Euh, oui. J’ai plein de chansons sur ma grand-mère. Elle est l’exemple de femme puissante et indépendante dans ma vie. Si je fais tout ça c’est aussi pour elle et grâce à elle. Je tire mon courage d’elle. J’ai écrit beaucoup de chansons sur elle mais je n’arrive jamais à en sortir une. Il y a aussi des choses bien darks sur l’alcool. J’ai déjà parlé un peu de l’alcool et de la fête, mais je ne suis pas encore allée en profondeur. Je vais le faire, j’ai des trucs qui traînent, mais je ne suis pas encore prête.

Il y a des chansons plus compliquées à amener sur scène ?
Bah, Sarah et Stéphane je galère un peu. Parfois ça passe, parfois c’est plus compliqué. Mais on ne peut pas la sortir du set au dernier moment avant un concert. C’est difficile de restituer la vérité d’un morceau peu importe les conditions.
Qu’est-ce que ça t’évoque la Première Pluie ?
Ça me fait un peu penser à la première désillusion. La première fois où tu te casses la gueule. Quand je suis arrivée dans la musique, j’étais confiante dans ce que je faisais, j’ai mangé des murs, et ça m’a réveillée.

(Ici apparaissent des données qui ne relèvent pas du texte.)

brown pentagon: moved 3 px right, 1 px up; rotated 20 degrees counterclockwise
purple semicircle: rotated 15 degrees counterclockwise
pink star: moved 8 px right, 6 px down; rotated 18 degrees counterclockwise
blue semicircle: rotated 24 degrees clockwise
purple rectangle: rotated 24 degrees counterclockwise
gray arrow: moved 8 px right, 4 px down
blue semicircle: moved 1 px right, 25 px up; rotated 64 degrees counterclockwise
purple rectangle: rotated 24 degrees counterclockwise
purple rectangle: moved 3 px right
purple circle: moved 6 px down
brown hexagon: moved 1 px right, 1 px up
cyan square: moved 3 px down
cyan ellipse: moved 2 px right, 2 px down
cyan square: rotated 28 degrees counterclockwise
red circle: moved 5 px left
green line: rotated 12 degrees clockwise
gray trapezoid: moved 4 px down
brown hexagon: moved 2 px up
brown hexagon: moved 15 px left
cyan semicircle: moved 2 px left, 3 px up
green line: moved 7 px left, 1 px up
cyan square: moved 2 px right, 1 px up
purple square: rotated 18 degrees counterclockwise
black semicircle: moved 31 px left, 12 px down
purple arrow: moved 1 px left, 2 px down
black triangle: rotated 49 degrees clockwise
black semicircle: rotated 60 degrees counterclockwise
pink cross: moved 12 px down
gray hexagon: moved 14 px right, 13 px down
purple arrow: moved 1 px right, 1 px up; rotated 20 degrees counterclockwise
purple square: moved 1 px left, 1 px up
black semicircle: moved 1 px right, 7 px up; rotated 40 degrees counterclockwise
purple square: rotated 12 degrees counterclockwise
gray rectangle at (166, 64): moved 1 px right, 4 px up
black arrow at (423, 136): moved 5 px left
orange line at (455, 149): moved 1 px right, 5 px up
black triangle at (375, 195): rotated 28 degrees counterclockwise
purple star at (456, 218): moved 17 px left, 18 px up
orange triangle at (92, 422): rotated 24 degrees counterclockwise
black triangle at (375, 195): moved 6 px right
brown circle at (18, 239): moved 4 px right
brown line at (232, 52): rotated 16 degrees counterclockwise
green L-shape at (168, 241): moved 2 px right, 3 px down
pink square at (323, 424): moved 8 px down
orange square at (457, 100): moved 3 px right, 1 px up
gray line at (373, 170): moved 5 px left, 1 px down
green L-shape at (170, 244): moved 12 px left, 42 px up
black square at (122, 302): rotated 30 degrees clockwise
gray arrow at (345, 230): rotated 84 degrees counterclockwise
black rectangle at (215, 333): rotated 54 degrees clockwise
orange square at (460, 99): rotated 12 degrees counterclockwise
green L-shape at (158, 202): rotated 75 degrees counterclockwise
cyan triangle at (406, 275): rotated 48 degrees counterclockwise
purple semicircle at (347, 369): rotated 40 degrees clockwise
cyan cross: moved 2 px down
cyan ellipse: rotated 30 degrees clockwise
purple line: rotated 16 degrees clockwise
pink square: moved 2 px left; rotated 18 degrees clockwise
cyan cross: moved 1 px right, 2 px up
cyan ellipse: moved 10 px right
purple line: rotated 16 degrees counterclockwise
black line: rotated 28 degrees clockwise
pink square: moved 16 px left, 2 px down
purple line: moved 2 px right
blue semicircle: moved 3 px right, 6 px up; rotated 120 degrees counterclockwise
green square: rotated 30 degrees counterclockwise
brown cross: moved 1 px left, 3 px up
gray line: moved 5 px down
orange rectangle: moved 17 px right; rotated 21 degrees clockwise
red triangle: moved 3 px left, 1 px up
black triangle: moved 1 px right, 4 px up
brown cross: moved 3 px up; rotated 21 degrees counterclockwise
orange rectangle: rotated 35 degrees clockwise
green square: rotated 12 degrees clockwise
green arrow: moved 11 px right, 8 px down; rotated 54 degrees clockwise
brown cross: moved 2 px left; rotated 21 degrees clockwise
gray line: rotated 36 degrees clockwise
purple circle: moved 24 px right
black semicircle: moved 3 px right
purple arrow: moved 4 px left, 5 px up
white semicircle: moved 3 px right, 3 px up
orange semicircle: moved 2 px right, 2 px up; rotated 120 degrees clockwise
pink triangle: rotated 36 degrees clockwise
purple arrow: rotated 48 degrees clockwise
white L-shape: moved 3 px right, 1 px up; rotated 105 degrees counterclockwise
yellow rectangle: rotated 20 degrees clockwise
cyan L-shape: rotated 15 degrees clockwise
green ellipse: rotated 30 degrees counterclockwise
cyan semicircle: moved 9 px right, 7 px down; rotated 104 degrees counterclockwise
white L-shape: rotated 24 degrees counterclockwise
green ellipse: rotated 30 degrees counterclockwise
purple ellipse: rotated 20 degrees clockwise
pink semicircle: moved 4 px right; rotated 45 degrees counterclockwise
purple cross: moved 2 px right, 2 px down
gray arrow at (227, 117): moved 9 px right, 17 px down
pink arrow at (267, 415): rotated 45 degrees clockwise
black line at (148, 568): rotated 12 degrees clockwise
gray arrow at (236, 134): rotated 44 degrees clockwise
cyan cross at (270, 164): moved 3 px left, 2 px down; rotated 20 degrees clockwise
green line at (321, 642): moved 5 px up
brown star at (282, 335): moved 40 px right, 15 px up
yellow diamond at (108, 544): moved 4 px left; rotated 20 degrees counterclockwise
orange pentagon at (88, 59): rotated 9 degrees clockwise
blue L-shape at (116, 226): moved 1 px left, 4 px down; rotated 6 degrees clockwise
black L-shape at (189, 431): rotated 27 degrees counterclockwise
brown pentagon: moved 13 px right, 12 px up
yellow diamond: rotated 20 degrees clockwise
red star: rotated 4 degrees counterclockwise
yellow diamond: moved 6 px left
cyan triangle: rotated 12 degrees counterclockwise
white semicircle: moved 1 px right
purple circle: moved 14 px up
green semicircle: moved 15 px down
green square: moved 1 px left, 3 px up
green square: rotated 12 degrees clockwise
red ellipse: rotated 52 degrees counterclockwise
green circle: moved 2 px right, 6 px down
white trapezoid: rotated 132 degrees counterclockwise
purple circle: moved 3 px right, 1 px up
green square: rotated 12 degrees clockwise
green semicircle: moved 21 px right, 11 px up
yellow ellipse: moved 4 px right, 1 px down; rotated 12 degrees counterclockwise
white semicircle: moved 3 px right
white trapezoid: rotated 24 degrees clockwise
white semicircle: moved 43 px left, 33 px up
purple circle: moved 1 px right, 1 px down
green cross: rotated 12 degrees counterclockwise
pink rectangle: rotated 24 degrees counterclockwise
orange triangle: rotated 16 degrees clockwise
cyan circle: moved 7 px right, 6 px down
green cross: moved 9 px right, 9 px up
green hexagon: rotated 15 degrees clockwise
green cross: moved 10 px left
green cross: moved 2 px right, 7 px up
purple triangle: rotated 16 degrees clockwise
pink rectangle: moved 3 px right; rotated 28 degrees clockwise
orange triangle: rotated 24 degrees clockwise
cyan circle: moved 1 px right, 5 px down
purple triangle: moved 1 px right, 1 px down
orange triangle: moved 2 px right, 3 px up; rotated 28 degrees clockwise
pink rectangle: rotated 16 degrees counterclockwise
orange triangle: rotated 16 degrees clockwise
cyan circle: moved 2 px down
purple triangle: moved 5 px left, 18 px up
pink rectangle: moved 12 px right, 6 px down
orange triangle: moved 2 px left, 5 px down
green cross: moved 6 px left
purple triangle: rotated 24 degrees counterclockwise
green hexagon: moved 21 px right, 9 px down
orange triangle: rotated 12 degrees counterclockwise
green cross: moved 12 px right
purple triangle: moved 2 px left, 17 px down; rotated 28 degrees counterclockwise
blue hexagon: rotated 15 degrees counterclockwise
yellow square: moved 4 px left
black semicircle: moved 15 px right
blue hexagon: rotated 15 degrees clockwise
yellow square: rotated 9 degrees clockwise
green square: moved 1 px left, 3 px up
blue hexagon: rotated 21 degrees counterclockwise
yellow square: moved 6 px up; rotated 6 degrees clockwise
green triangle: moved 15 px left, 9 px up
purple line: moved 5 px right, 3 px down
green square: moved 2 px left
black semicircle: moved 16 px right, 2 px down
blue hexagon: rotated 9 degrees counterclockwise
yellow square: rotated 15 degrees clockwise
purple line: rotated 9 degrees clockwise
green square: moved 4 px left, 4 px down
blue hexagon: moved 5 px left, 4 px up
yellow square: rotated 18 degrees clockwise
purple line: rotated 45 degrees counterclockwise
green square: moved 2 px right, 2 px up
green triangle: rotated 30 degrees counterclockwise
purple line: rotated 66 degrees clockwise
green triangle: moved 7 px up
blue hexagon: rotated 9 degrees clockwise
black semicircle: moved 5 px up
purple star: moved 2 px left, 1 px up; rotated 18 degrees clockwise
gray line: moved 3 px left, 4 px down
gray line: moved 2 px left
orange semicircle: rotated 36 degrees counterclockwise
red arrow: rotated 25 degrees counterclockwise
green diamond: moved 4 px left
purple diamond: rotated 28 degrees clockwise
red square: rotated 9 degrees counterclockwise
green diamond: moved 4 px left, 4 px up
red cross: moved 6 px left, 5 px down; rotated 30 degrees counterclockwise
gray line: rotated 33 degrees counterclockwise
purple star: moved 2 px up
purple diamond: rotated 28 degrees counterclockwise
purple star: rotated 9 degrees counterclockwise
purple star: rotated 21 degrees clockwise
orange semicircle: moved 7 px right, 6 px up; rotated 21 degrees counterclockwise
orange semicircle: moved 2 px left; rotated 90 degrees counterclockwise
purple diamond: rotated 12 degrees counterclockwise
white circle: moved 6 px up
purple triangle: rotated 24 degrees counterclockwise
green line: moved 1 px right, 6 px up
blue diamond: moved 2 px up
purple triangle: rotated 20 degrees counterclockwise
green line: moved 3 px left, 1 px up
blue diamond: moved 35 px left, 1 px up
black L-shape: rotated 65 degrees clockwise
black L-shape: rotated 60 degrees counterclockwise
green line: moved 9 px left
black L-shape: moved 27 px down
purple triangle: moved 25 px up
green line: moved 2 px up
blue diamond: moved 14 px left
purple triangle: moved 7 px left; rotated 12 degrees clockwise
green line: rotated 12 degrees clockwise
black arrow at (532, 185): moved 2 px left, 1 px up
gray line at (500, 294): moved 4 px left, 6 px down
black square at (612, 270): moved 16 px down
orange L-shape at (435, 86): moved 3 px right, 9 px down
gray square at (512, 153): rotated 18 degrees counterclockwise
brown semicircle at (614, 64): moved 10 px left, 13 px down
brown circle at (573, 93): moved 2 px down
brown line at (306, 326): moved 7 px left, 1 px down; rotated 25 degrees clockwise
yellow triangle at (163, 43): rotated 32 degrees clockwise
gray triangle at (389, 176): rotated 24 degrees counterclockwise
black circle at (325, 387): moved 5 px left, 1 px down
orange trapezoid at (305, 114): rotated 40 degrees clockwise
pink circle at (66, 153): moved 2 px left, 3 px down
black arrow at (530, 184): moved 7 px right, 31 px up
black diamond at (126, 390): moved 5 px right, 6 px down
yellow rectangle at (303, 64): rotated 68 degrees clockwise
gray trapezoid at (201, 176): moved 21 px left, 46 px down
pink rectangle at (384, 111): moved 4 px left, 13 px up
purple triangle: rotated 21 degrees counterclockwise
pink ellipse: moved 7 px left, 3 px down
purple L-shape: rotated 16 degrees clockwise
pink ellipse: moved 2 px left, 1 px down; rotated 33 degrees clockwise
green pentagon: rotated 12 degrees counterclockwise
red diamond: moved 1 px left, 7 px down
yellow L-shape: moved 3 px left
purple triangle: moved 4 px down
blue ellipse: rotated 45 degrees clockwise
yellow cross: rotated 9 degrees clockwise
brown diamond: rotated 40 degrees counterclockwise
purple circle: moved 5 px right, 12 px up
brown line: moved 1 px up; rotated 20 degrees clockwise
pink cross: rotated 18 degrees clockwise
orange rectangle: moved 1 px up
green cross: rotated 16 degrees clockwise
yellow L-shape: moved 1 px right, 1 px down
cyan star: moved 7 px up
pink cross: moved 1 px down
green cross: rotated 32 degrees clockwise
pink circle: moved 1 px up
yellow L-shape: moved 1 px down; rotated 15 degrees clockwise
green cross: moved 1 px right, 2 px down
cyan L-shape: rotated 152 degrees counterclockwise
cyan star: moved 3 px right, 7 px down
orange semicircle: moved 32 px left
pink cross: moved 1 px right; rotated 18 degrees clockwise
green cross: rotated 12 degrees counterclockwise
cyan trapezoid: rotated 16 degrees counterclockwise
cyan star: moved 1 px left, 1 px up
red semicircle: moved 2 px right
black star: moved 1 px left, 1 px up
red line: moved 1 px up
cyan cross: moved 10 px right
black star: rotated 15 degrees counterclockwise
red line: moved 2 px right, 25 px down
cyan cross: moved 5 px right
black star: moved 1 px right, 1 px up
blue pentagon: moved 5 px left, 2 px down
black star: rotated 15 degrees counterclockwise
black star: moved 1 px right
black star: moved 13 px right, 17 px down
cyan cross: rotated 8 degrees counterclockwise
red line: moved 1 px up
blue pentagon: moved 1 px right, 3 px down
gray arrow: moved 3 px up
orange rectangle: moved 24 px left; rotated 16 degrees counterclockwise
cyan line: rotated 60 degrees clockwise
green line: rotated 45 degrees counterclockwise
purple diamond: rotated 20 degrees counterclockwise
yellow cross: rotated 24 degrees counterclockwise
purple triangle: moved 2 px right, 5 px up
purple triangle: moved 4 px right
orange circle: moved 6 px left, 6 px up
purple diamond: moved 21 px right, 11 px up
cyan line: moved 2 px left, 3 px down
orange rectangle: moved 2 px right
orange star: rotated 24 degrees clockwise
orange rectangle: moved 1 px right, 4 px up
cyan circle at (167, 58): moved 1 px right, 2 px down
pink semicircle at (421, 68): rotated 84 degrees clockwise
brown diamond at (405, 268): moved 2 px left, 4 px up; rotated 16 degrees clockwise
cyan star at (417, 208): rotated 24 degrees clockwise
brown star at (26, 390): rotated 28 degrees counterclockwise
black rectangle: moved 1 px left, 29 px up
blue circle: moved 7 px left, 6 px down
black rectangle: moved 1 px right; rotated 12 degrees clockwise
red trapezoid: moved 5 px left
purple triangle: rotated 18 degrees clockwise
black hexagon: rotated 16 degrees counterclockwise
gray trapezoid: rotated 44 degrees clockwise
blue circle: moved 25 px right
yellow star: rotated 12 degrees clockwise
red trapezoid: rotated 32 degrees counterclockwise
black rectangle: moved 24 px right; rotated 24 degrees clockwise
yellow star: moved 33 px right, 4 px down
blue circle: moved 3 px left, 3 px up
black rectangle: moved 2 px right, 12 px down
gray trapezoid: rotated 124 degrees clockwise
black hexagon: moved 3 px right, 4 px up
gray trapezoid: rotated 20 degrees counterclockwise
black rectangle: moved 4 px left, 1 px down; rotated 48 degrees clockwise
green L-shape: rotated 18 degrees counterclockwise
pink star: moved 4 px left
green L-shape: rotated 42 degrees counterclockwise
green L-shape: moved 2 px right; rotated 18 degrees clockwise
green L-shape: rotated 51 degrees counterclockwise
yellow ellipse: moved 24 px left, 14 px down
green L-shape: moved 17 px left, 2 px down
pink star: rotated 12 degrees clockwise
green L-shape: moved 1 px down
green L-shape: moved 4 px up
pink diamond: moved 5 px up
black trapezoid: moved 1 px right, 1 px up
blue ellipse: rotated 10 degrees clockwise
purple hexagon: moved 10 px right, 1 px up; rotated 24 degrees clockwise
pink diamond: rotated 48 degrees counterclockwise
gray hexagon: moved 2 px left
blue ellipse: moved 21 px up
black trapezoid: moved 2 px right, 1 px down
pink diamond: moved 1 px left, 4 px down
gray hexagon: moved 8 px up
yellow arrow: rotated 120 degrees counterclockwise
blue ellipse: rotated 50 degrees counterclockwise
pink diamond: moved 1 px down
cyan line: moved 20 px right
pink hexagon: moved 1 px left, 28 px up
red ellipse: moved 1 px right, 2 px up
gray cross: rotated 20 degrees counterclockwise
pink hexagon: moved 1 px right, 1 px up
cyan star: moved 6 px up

Comment tu bosses le show ?
J’ai la vision toute seule. Pour les nouvelles chorés, j’ai fait appel à une pote à moi, on travaille ensemble. Je travaille en cercle proche.
Le regard des autres, avec la scène, ça a été dur parfois ?
Je crois que je m’en fous un peu du regard des autres. Il y a eu un moment plus compliqué à l’adolescence mais sinon je m’en suis toujours foutu.